先说生行。男性角色全归这儿。老生,胡子一大把,走路四平八稳,不是忠臣就是老父亲。小生,白面无须,专管谈情说爱,一颦一笑都带着书卷气。武生更热闹,翻跟头打把式,背后插一溜小旗,看着就威风。红生特殊,专演关公这类忠义人物,一张红脸,正气逼人。娃娃生呢?就是戏里的小孩儿,蹦蹦跳跳,负责让人心生怜爱。一个“生”字,把男人从八岁演到八十。
旦行的世界更复杂。都是女人。可女人跟女人不一样。青衣,又叫正旦,是戏里的“正经人”。贞节烈女、贤妻良母,举止端庄,笑不露齿。花旦就活泼多了,小姑娘、俏丫鬟,眼神滴溜溜转,浑身都是青春气。武旦和刀马旦更绝,一个是短打格斗的狠角色,一个是披挂上阵的女将军。老旦演老太太,彩旦演媒婆、丑女这类搞笑的女性。你看,光“女人”这俩字,坠子戏就给你分出六种打开方式。
净行,俗称花脸。满脸油彩,看着就不好惹。正净,大花脸,气场最强,演的多是权臣、大将,一嗓子吼出来能把房顶掀了。副净,二花脸,更接地气,演些莽汉、奸臣。武净,武花脸,专门负责打斗。脸上那块颜色,就是角色的“身份证”。

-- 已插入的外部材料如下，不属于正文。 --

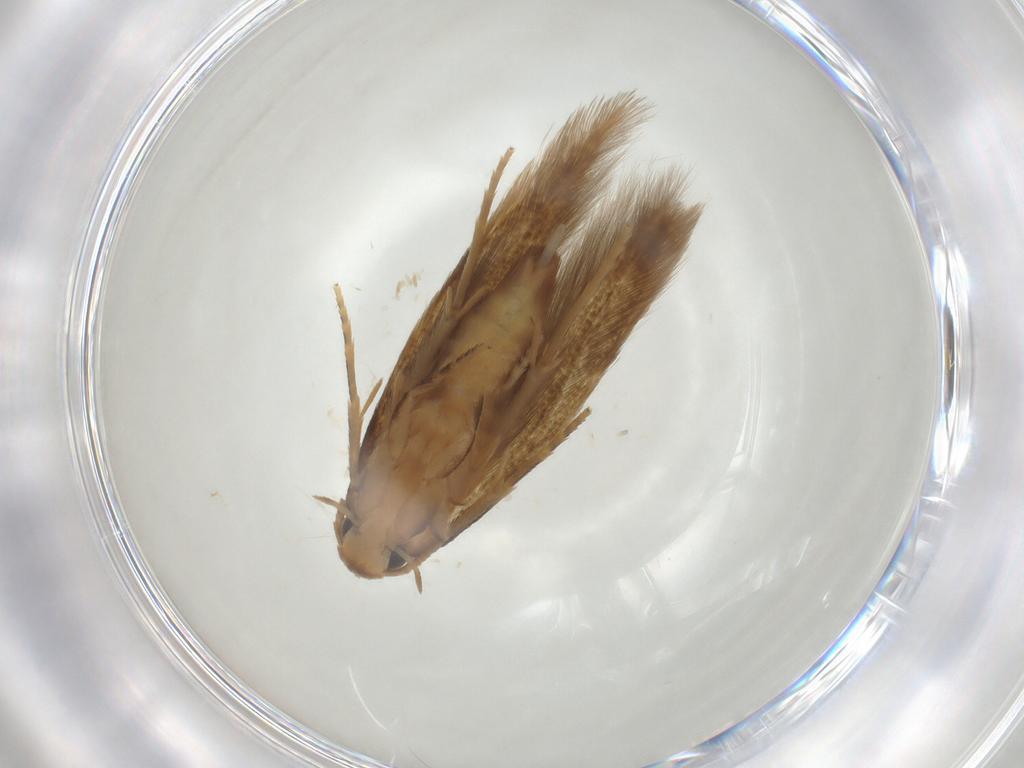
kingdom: Animalia
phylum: Arthropoda
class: Insecta
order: Lepidoptera
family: Tineidae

丑行最有意思。又叫小花脸、三花脸。鼻梁上涂一块白粉,看着就滑稽。文丑,插科打诨,嘴皮子利索。武丑,身手矫健,翻墙上房不在话下。他们是坠子戏里的“调味剂”,没他们,戏就太严肃了。
有些戏班,玩得更细
这四大类,在大多数坠子戏剧团够用了。可有些地方的戏班,不满足。
行唐西正坠子戏,就是个典型。他们把生角掰得更碎:娃子生、小生、须生、老生、武生。看见没?光“生”就五个等级。旦角也分得极细:小旦、花旦、青衣、彩旦、老旦。净角有铜锤花脸、二花脸的区别。丑角把文丑、武丑、三花脸全独立出来。

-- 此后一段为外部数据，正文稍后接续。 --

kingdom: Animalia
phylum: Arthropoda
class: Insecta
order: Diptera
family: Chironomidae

这种分法,细到毛细血管。为什么?因为观众的眼睛是雪亮的。你让一个二十岁的小生去演七十岁的老生,嗓子再嫩,台下的老头儿一眼就能揪出来。“不像!”就俩字,演员就得乖乖回去练功。这套细分,是被观众的口水逼出来的精确。
说到底,坠子戏这套行当分类,不只是为了方便演员各司其职。它更像是给观众的一套“角色说明书”。红脸的是忠臣,白脸的是奸臣,鼻子上涂白粉的一会儿就得摔跟头。不用铺垫。不用交代。角色一亮相,观众心里已经有了底。
这就是中国传统戏曲的“脸谱化”智慧。简单粗暴,但好使。而这种智慧,在坠子戏舞台上,演了上百年,至今还没过时。